Multi-Class Classification

For more than two classes, precision and recall can be averaged across classes using macro or micro averaging. (evidentlyai.com)

Macro-averaging: Average metric across all classes equally
Micro-averaging: Average metric weighted by class frequency

Summary of Formulas

Accuracy = (TP + TN) / Total
Precision = TP / (TP + FP)
Recall = TP / (TP + FN)
F1 = 2 × (Precision × Recall) / (Precision + Recall)

Introduction to Topic Modeling

What is Topic Modeling

Topic Modeling is a technique used to automatically discover hidden topics in a collection of documents.

In simple words:

It helps a computer find
“What is this document mainly about?”

without reading it manually.

Example:

From many articles, the model may find topics like:

Sports
Politics
Technology
Health

Why Topic Modeling is Needed

Large amounts of text are generated every day:

News
Blogs
Reviews
Research papers

Reading all manually is not possible.

So topic modeling helps to:

Organize documents
Summarize content
Find patterns
Improve search systems

Basic Idea of Topic Modeling

Topic modeling assumes that:

Each document contains multiple topics
Each topic contains multiple words

Example:

A document about “Cricket World Cup” may have:

Topic 1: Sports
Topic 2: Team
Topic 3: Tournament

So one document can belong to many topics.

Latent Dirichlet Allocation (LDA)

What is LDA

LDA stands for Latent Dirichlet Allocation.

It is the most popular algorithm for topic modeling.

LDA is a probabilistic model that finds topics from text data.

“Latent” means hidden
“Dirichlet” is a probability distribution
“Allocation” means assigning topics

So:

LDA finds hidden topics and assigns them to documents.

Main Idea of LDA

LDA assumes that:

Each document is a mixture of topics
Each topic is a mixture of words

In simple words:

Document = combination of topics
Topic = combination of words

Example:

Document: “AI and Data Science”

Topic 1 (AI): model, learning, neural
Topic 2 (Data): data, analysis, mining

Document = 60% Topic 1 + 40% Topic 2

Probabilistic View of LDA

LDA works using probability.

It tries to find:

Probability of topic in a document
Probability of word in a topic

So it learns:

P(Topic | Document)
P(Word | Topic)

Generative Process of LDA (How LDA Thinks)
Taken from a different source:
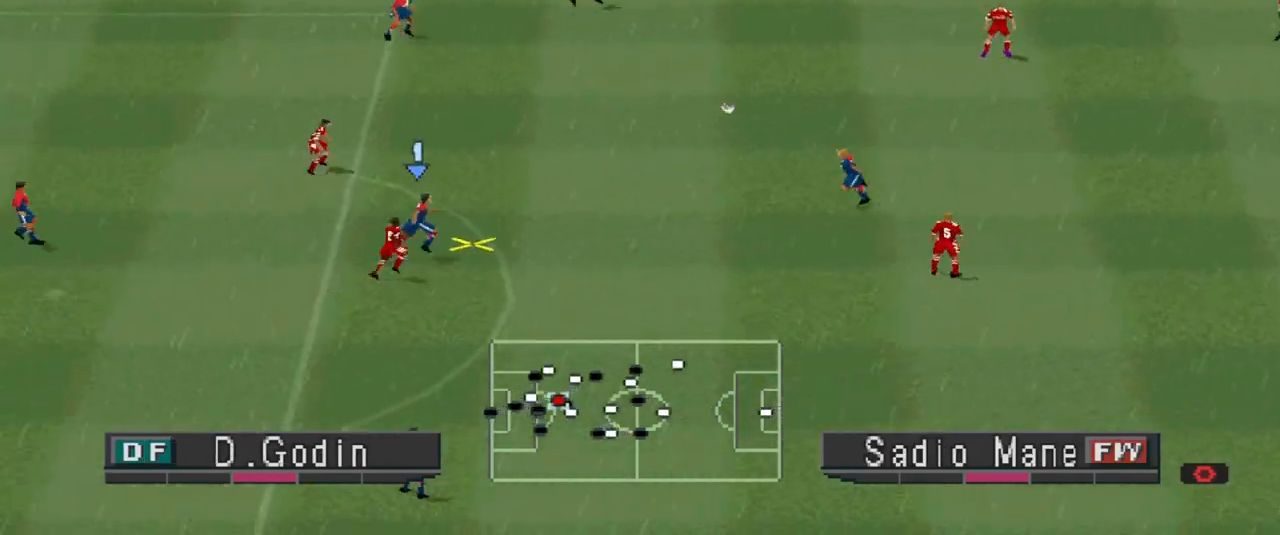
{"buttons": ["DPAD_RIGHT"], "events": [[33, "CROSS", "down"], [267, "CROSS", "up"]]}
LDA assumes that documents are created like this:

Step 1: Choose topic distribution for document
Step 2: Choose a topic from that distribution
Step 3: Choose a word from that topic
Step 4: Repeat for all words

This is called the generative process.

It means LDA imagines how text was generated.

Important Terms in LDA

Document-Topic Distribution (θ)

Shows how much each topic appears in a document.

Example:

Document 1:

Topic 1: 0.5
Topic 2: 0.3
Topic 3: 0.2

Topic-Word Distribution (φ)

Shows how much each word belongs to a topic.

Example:

Topic: Sports

cricket: 0.2
match: 0.15
player: 0.1

Dirichlet Distribution

Used to control topic and word probabilities.

Two parameters:

α (alpha): controls topic distribution
β (beta): controls word distribution

High value → more spread
Low value → more focused

Applications of LDA

LDA is used in:

News classification
Research paper analysis
Recommendation systems
Customer feedback analysis
Search engines
Social media analysis

Advantages of LDA

Advantages:

Automatic topic discovery
Works on large text data
No need for manual labeling
Easy to interpret topics

Limitations of LDA

Limitations:

Needs good preprocessing
Number of topics must be chosen manually
Topics may be unclear
Not good for very short text

Comparison: Topic Modeling vs Text Classification

Key Differences

Feature	Topic Modeling (LDA)	Text Classification
Labels	Not required	Required
Type	Unsupervised	Supervised
Output	Topics	Classes
Purpose	Discover themes	Predict category